Grammatik und Freiheit schließen sich für manche Menschen aus. Das gilt ebenso wie für Grammatik und Kreativität. Ich habe schon an anderer Stelle die Behauptung aufgestellt, dass Grammatik die Muskulatur der Sprache ist. Nur eine gut trainierte Grammatik kann Autor*innen unterstützen, wenn sie ihre Ideen in eine Geschichte verwandeln möchten. Nur mit einer gut trainierten Grammatik gelingt es ihnen, einen Text zu schreiben, den Leser*innen verstehen und genießen können.
Grammatik und Freiheit – Lesbare Texte
Ich lese jeden Tag Texte, in denen Grammatik nur ansatzweise vorhanden ist. Diese Texte sind schwer lesbar. Oft bleibt mir nur, Zusammenhänge zu raten. Manchmal sind die Zusammenhänge erkennbar, auch die Idee dahinter, doch durch die vielen Abweichungen von den Standardformen eines Satzes, ermüden meine Augen beim Lesen. Das sind normalerweise Texte von Menschen, die Deutsch lernen. Ich habe solche Texte aber auch schon von deutschen Muttersprachlern zur Veröffentlichung angeboten bekommen.
Grammatik bringt Wörter an ihre Position und gibt ihnen eine Form. Leser*innen erkennen die Positionen und Formen. Sie entnehmen den Positionen und Formen Informationen. Manchmal entdecken sie darin einen Rhythmus, der sie antreibt weiterzulesen. Viel von dem, was wir Grammatik nennen, ist eine alte Vereinbarung zwischen Schreibenden und Lesenden. Gegen solche Vereinbarungen kann man effektvoll verstoßen. Wer das zu oft und vor allem wer das unabsichtlich tut, verprellt Leser*innen.

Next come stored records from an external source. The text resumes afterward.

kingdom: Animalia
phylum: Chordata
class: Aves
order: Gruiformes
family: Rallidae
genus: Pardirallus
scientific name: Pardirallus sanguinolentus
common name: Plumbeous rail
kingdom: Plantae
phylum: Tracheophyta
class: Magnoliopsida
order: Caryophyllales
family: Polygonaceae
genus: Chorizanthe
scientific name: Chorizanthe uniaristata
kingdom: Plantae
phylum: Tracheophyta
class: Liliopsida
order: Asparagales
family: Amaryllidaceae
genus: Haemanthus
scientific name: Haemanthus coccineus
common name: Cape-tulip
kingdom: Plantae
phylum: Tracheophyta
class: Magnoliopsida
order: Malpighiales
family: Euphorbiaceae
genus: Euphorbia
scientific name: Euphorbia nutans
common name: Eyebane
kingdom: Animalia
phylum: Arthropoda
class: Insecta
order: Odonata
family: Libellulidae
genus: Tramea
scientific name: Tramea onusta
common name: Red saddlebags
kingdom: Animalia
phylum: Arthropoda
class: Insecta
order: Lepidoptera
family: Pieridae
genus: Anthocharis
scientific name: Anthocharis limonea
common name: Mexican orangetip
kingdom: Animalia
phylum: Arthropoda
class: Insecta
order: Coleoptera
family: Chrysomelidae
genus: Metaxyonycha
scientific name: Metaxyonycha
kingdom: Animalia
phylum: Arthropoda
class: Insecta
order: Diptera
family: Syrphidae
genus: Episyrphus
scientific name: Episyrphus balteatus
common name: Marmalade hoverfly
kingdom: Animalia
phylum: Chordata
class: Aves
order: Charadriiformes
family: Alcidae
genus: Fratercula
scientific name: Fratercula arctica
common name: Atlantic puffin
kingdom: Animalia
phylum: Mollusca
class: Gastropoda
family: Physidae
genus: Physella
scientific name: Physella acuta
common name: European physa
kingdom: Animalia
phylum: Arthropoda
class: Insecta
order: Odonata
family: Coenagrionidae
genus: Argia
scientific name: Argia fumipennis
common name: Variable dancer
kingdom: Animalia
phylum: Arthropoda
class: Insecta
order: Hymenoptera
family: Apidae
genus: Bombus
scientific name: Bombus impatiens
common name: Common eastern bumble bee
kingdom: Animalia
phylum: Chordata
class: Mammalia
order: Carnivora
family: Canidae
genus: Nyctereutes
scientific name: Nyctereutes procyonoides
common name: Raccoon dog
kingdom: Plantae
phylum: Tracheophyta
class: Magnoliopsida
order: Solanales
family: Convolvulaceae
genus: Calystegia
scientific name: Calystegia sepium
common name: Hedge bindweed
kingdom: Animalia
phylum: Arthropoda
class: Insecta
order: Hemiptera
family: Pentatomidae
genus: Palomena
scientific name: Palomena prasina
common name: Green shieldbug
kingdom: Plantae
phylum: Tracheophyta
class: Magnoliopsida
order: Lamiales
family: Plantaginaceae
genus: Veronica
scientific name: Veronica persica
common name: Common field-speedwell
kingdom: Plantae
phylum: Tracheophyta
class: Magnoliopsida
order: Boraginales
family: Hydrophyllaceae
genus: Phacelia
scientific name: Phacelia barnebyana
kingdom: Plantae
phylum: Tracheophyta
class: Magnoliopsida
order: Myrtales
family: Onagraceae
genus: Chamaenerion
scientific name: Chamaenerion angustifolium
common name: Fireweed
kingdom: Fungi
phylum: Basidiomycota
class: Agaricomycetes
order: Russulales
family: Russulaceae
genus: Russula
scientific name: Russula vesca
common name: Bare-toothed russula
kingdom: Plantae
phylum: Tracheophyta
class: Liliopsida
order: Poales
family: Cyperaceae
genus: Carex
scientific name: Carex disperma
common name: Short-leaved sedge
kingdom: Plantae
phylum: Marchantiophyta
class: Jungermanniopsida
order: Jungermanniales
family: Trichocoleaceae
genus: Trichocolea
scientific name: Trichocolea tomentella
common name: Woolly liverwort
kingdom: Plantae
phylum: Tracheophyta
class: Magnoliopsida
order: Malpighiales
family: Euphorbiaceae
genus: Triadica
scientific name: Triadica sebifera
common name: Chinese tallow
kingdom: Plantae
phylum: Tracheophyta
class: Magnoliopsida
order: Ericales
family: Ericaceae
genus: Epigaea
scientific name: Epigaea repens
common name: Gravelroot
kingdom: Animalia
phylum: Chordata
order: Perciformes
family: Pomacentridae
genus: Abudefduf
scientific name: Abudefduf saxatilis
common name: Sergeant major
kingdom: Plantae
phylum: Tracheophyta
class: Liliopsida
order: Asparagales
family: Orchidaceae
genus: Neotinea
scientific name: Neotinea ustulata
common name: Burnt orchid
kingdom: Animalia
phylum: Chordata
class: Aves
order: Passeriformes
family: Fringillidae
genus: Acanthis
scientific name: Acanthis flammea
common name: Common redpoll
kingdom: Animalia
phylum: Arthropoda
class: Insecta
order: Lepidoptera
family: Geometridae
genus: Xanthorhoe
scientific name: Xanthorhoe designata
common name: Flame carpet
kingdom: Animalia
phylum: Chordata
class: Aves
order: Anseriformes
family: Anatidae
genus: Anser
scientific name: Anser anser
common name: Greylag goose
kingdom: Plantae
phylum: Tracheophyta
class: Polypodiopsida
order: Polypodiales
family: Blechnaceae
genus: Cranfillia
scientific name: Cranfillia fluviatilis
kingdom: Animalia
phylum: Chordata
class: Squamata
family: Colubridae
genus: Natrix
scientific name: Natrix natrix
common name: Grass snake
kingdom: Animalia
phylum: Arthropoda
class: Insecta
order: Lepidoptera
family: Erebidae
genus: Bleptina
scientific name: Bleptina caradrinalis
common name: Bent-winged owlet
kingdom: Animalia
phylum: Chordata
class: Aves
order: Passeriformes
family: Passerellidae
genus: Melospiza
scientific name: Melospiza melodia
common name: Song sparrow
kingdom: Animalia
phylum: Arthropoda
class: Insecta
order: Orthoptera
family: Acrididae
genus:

Grammatik und Freiheit – Die Möglichkeiten der Grammatik
Mithilfe der Grammatik lässt sich die Aussage eines Texts nicht nur vermitteln. Grammatik ist auch ein Multifunktionswerkzeug, mit dem das Tempo eines Texts gesteuert werden kann. Grammatik gibt Autor*innen Verfahren an die Hand, Leser*innen durch Zeitebenen zu führen, Wahrscheinliches von Unwahrscheinlichem zu unterscheiden oder Stimmungen zu wecken. Vieles von dem, was der Deutschunterricht als stilistische Mittel verkauft, sind grammatische Strukturen, die einen Text formen. Daher sollten Autor*innen wie Leser*innen vorsichtig sein, wenn sich jemand öffentlich über die Zwänge der Grammatik mokiert. Oft geht es bei solchen Behauptungen gar nicht um Grammatik als Strukturmittel, sondern um Stilfragen.